• AVAILABLE DATA:
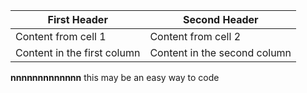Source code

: First Header | Second Header
------------ | -------------
Content from cell 1 | Content from cell 2
Content in the first column | Content in the second column
**nnnnnnnnnnnnn**
this may be an easy way to code
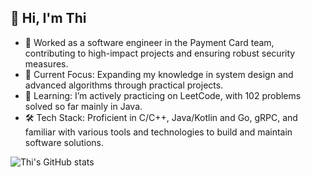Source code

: ## 👋 Hi, I'm Thi

- 💼 Worked as a software engineer in the Payment Card team, contributing to high-impact projects and ensuring robust security measures.
- 🔭 Current Focus: Expanding my knowledge in system design and advanced algorithms through practical projects.
- 🌱 Learning: I’m actively practicing on LeetCode, with 102 problems solved so far mainly in Java.
- 🛠  Tech Stack: Proficient in C/C++, Java/Kotlin and Go, gRPC, and familiar with various tools and technologies to build and maintain software solutions.

![Thi's GitHub stats](https://github-readme-stats.vercel.app/api?username=thiquach&hide=contribs,prs)
<!--
**thiquach/thiquach** is a ✨ _special_ ✨ repository because its `README.md` (this file) appears on your GitHub profile.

• TASK REQUIREMENTS:
Copy out, character for character, the source text from both rows above, omitting the pictures.

• THE COMPLETED TASK:
Source code

: First Header | Second Header
------------ | -------------
Content from cell 1 | Content from cell 2
Content in the first column | Content in the second column
**nnnnnnnnnnnnn**
this may be an easy way to code
Source code

: ## 👋 Hi, I'm Thi

- 💼 Worked as a software engineer in the Payment Card team, contributing to high-impact projects and ensuring robust security measures.
- 🔭 Current Focus: Expanding my knowledge in system design and advanced algorithms through practical projects.
- 🌱 Learning: I’m actively practicing on LeetCode, with 102 problems solved so far mainly in Java.
- 🛠  Tech Stack: Proficient in C/C++, Java/Kotlin and Go, gRPC, and familiar with various tools and technologies to build and maintain software solutions.

![Thi's GitHub stats](https://github-readme-stats.vercel.app/api?username=thiquach&hide=contribs,prs)
<!--
**thiquach/thiquach** is a ✨ _special_ ✨ repository because its `README.md` (this file) appears on your GitHub profile.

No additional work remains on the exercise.